Soybean [Glycine max (L.) Merr.] is one of the most important legume crops abundant in edible protein and oil in the world. Due to the drastic climate change, flooding, drought and unevenly distributed rainfall have gradually increased in terms of the frequency and intensity worldwide. In particular, severe flooding has caused extensive losses to soybean production. In light of the harsh situation, there has been an urge to breed strong soybean seeds with high flooding tolerance. We collected and integrated genetic data that relevant to flooding-tolerant responses in soybean from multiple dimensional data sources. A step-function adjusted factor prioritization algorithm was proposed to prioritize these integrated genetic data. A total of 144 candidate genes of flooding-tolerance (FTgenes) in soybean were prioritized, using a cut-off threshold of combined score of 42, from 36,705 test genes that collected from multidimensional genomic features linking to soybean flooding tolerance. Several validation results using independent samples from SoyNet, GWAS, SoyBase, GO database and transcriptome databases all exhibited excellent agreement, suggesting these 144 FTgenes were significantly superior than others. Our results provide valuable information, meaningful insight, and contribution to varieties selection of soybean. The FTgenes demonstrated the potential for uncovering important insights underlying flooding-tolerant response in soybean in systems biology stuydies.

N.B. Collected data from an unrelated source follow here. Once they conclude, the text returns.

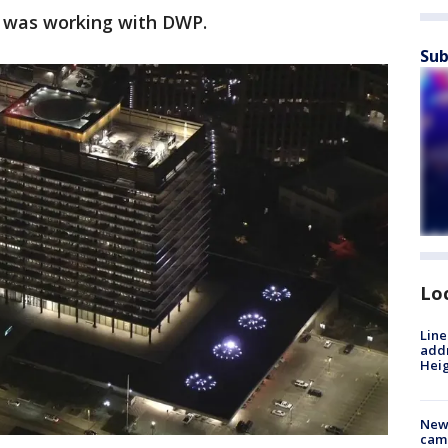
an was working with DWP.
Sub
Lo
Line
addr
Heig
New
camp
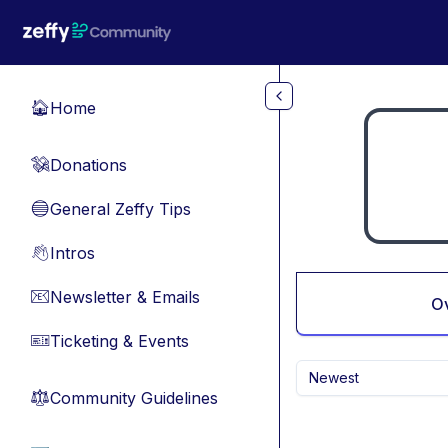
Skip to main content
Home
🏠
Donations
💸
General Zeffy Tips
🔵
Intros
👋
Newsletter & Emails
📧
O
Ticketing & Events
🎫
Newest
Community Guidelines
⚖︎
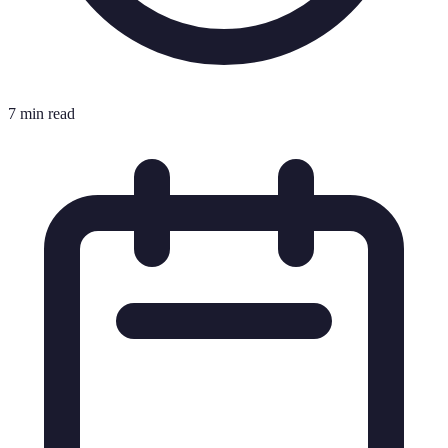
7 min read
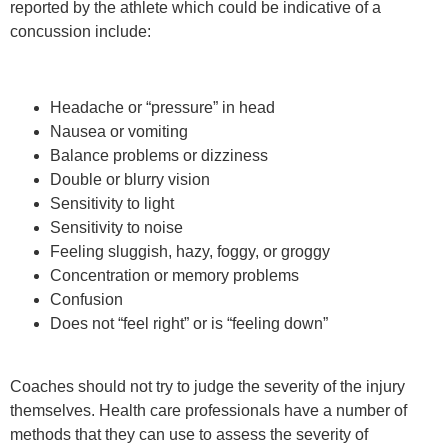
reported by the athlete which could be indicative of a
concussion include:
Headache or “pressure” in head
Nausea or vomiting
Balance problems or dizziness
Double or blurry vision
Sensitivity to light
Sensitivity to noise
Feeling sluggish, hazy, foggy, or groggy
Concentration or memory problems
Confusion
Does not “feel right” or is “feeling down”
Coaches should not try to judge the severity of the injury
themselves. Health care professionals have a number of
methods that they can use to assess the severity of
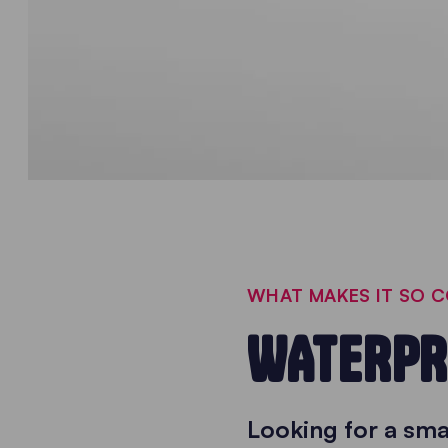
WHAT MAKES IT SO 
WATERPR
Looking for a sm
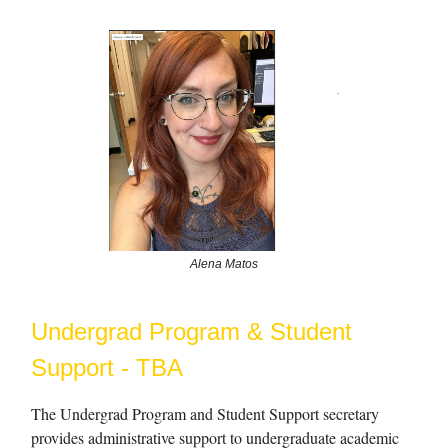
Alena Matos
Undergrad Program & Student
Support - TBA
The Undergrad Program and Student Support secretary
provides administrative support to undergraduate academic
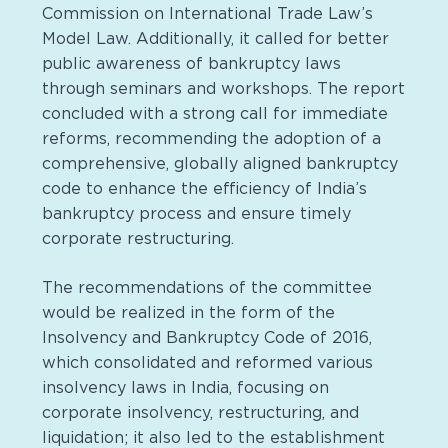
Commission on International Trade Law’s
Model Law. Additionally, it called for better
public awareness of bankruptcy laws
through seminars and workshops. The report
concluded with a strong call for immediate
reforms, recommending the adoption of a
comprehensive, globally aligned bankruptcy
code to enhance the efficiency of India’s
bankruptcy process and ensure timely
corporate restructuring.
The recommendations of the committee
would be realized in the form of the
Insolvency and Bankruptcy Code of 2016,
which consolidated and reformed various
insolvency laws in India, focusing on
corporate insolvency, restructuring, and
liquidation; it also led to the establishment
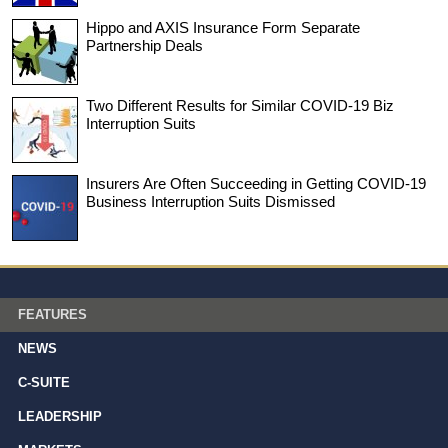
Hippo and AXIS Insurance Form Separate
Partnership Deals
Two Different Results for Similar COVID-19 Biz
Interruption Suits
Insurers Are Often Succeeding in Getting COVID-19
Business Interruption Suits Dismissed
FEATURES
NEWS
C-SUITE
LEADERSHIP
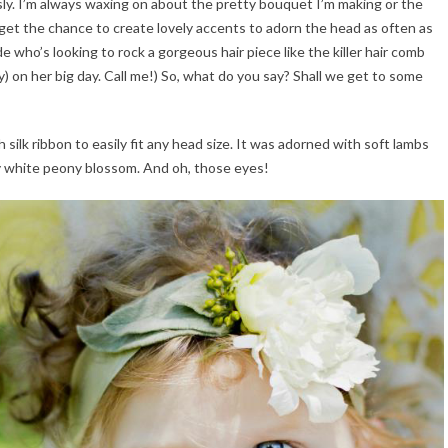
sly. I’m always waxing on about the pretty bouquet I’m making or the
 get the chance to create lovely accents to adorn the head as often as
ride who’s looking to rock a gorgeous hair piece like the killer hair comb
on her big day. Call me!) So, what do you say? Shall we get to some
silk ribbon to easily fit any head size. It was adorned with soft lambs
y white peony blossom. And oh, those eyes!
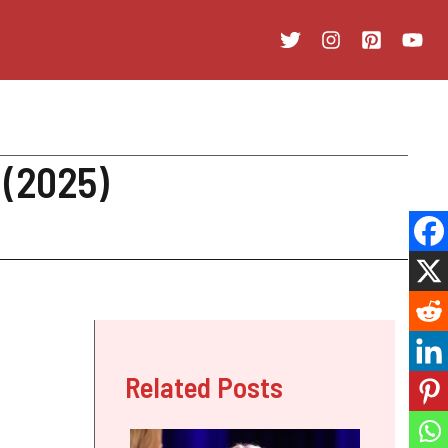
 (2025)
Related Posts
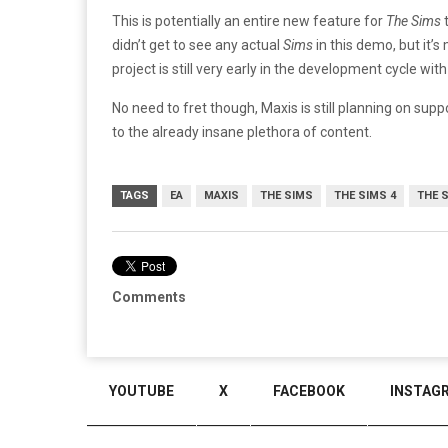
This is potentially an entire new feature for
The Sims
didn’t get to see any actual
Sims
in this demo, but it’
project is still very early in the development cycle 
No need to fret though, Maxis is still planning on sup
to the already insane plethora of content.
TAGS
EA
MAXIS
THE SIMS
THE SIMS 4
THE 
Comments
YOUTUBE
X
FACEBOOK
INSTAG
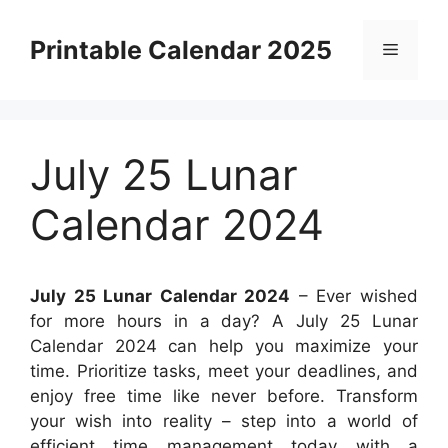
Skip
to
Printable Calendar 2025
Menu
content
July 25 Lunar
Calendar 2024
July 25 Lunar Calendar 2024
– Ever wished
for more hours in a day? A July 25 Lunar
Calendar 2024 can help you maximize your
time. Prioritize tasks, meet your deadlines, and
enjoy free time like never before. Transform
your wish into reality – step into a world of
efficient time management today with a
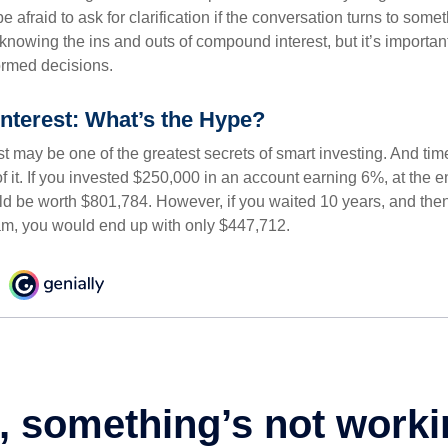
e afraid to ask for clarification if the conversation turns to some
nowing the ins and outs of compound interest, but it’s importan
ormed decisions.
terest: What’s the Hype?
 may be one of the greatest secrets of smart investing. And time
 it. If you invested $250,000 in an account earning 6%, at the e
d be worth $801,784. However, if you waited 10 years, and then
am, you would end up with only $447,712.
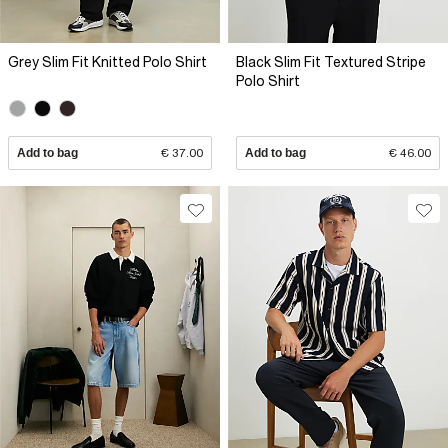
Grey Slim Fit Knitted Polo Shirt
Black Slim Fit Textured Stripe
Polo Shirt
Add to bag
€ 37.00
Add to bag
€ 46.00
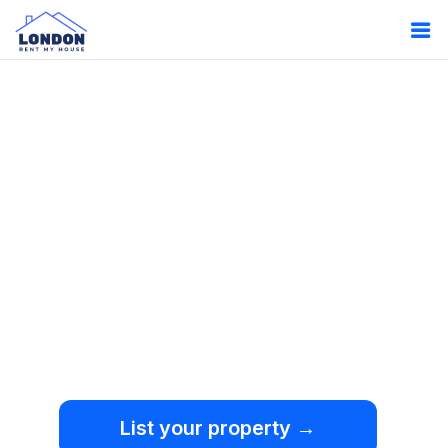
Oops!
Something
went wrong.
We're sorry, but an
unexpected error occurred.
List your property →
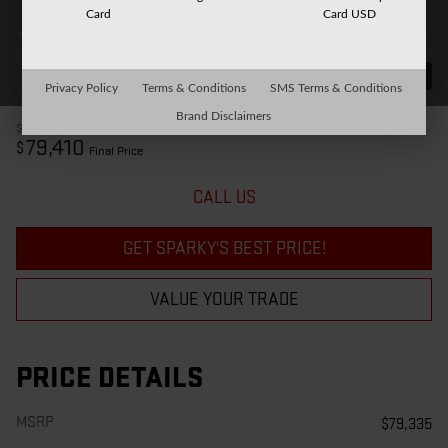
Card
Card USD
32 Photos
Privacy Policy
Terms & Conditions
SMS Terms & Conditions
Brand Disclaimers
$79,335
MSRP
79,410
$
Final Price
CALL US
GET SPARKY'S BEST PRICE!
VALUE YOUR TRADE
PRICE DETAILS
MSRP
$79,335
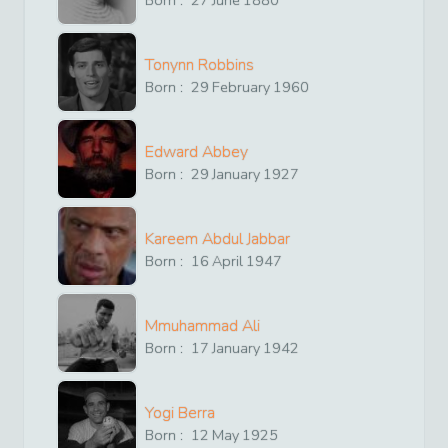
Born :
27
June
1880
Tonynn Robbins
Born :
29
February
1960
Edward Abbey
Born :
29
January
1927
Kareem Abdul Jabbar
Born :
16
April
1947
Mmuhammad Ali
Born :
17
January
1942
Yogi Berra
Born :
12
May
1925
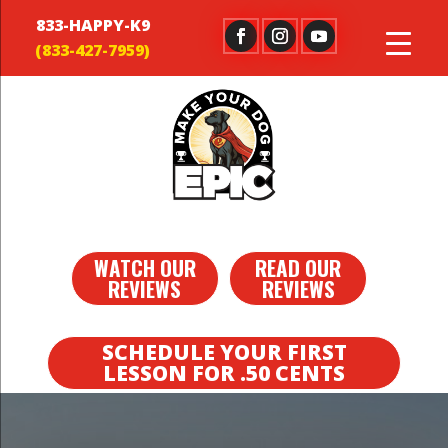
833-HAPPY-K9
WATCH OUR
READ OUR
REVIEWS
REVIEWS
SCHEDULE YOUR FIRST
LESSON FOR .50 CENTS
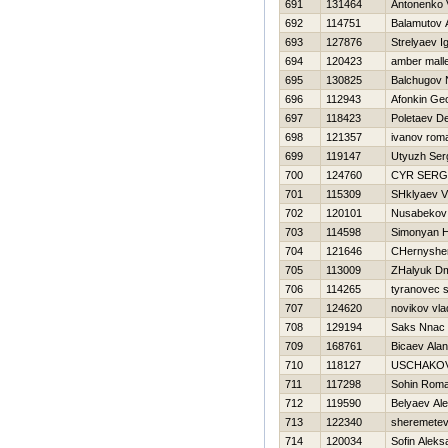
691
131464
Antonenko 
692
114751
Balamutov 
693
127876
Strelyaev I
694
120423
amber mall
695
130825
Balchugov 
696
112943
Afonkin Geo
697
118423
Poletaev D
698
121357
ivanov rom
699
119147
Utyuzh Ser
700
124760
CYR SERG
701
115309
SHklyaev V
702
120101
Nusabekov
703
114598
Simonyan 
704
121646
CHernyshe
705
113009
ZHalyuk Dmi
706
114265
tyranovec s
707
124620
novikov vla
708
129194
Saks Nnac
709
168761
Bicaev Alan
710
118127
USCHAKOV
711
117298
Sohin Rom
712
119590
Belyaev Ale
713
122340
sheremetev
714
120034
Sofin Aleks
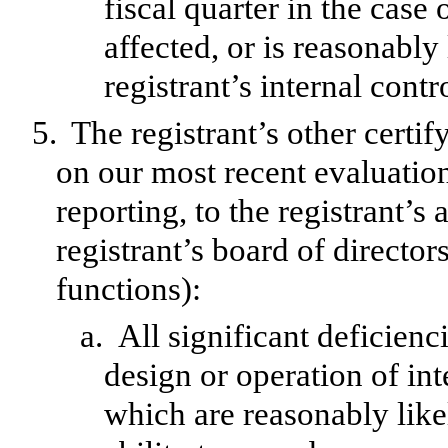
fiscal quarter in the case 
affected, or is reasonably 
registrant’s internal contr
5.
The registrant’s other certif
on our most recent evaluation
reporting, to the registrant’s
registrant’s board of directo
functions):
a.
All significant deficien
design or operation of int
which are reasonably likel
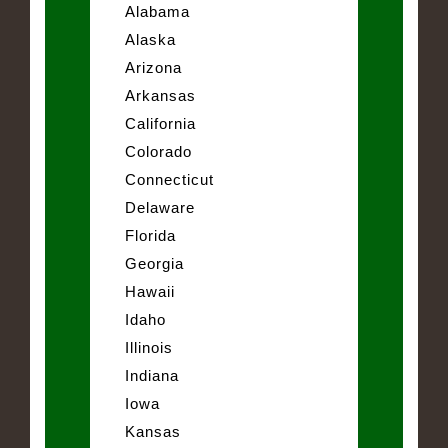
Alabama
Alaska
Arizona
Arkansas
California
Colorado
Connecticut
Delaware
Florida
Georgia
Hawaii
Idaho
Illinois
Indiana
Iowa
Kansas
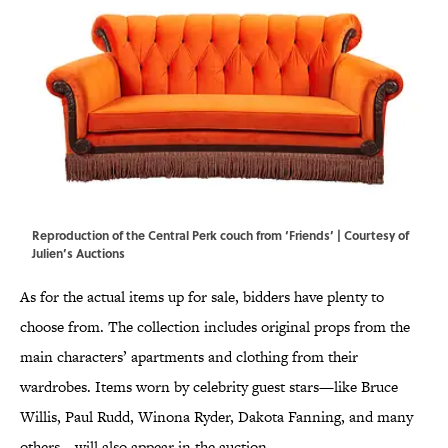
Reproduction of the Central Perk couch from ‘Friends’ | Courtesy of
Julien’s Auctions
As for the actual items up for sale, bidders have plenty to
choose from. The collection includes original props from the
main characters’ apartments and clothing from their
wardrobes. Items worn by celebrity guest stars—like Bruce
Willis, Paul Rudd, Winona Ryder, Dakota Fanning, and many
others—will also appear in the auction.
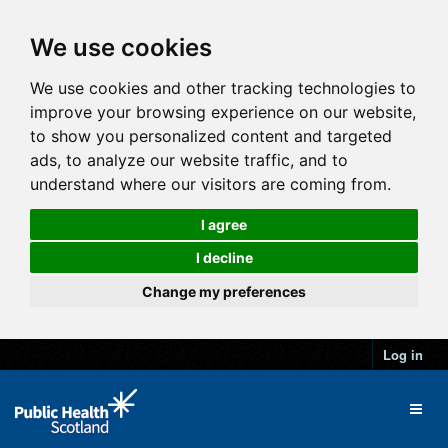
We use cookies
We use cookies and other tracking technologies to
improve your browsing experience on our website,
to show you personalized content and targeted
ads, to analyze our website traffic, and to
understand where our visitors are coming from.
I agree
I decline
Change my preferences
Log in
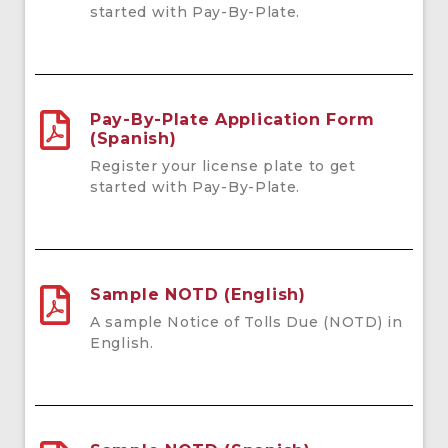
started with Pay-By-Plate.
Pay-By-Plate Application Form
(Spanish)
Register your license plate to get
started with Pay-By-Plate.
Sample NOTD (English)
A sample Notice of Tolls Due (NOTD) in
English.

We collected genetic data from nine data platforms, including genome-wide association study (GWAS), association mapping, linkage mapping, gene expression, pathway regulation, protein-protein interaction networks (PPIN), network analysis, proteomes, text mining, and functional genomic data from model plants. An evidence-based scoring and a step-function adjusted factor weighting system was proposed to integrate these genomic data across multidimensional data sources and prioritize these integrated genetic data. To avoid false positive results, all positive and negative results were considered and integrated to give a real value for every genetic locus to construct evidence-based genes pool (denoted as test genes). We computed a weighted combined score summarized from multiple data sources for each of the test genes. Similarly, a set of core genes was established for prioritizing the test genes. A clear separation between the test genes and the core genes was determined to identify prioritized FTgenes.

Each of the FTgenes provides a combined score, which summed over their magnitude of association or response change to the stress from multiple data sources. The gene version is in Glyma v2.0.